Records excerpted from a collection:

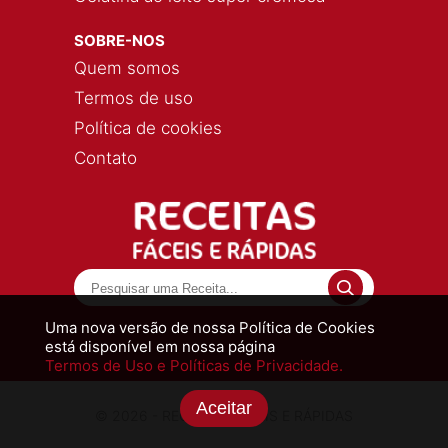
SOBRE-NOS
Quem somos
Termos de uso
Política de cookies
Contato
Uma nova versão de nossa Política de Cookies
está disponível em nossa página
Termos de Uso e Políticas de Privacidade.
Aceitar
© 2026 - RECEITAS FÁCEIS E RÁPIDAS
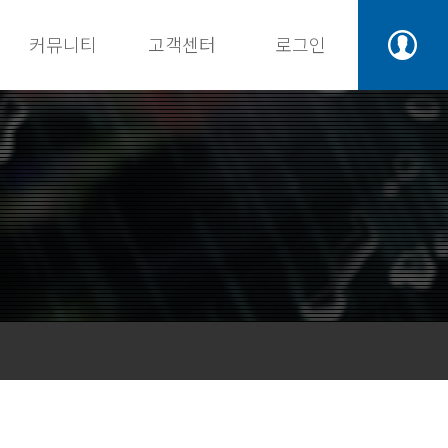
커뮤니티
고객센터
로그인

__Exercise brief__: In the entries above, find every line with the word "Termos" and list it.

__Written answer__:
Termos de uso
Termos de Uso e Políticas de Privacidade.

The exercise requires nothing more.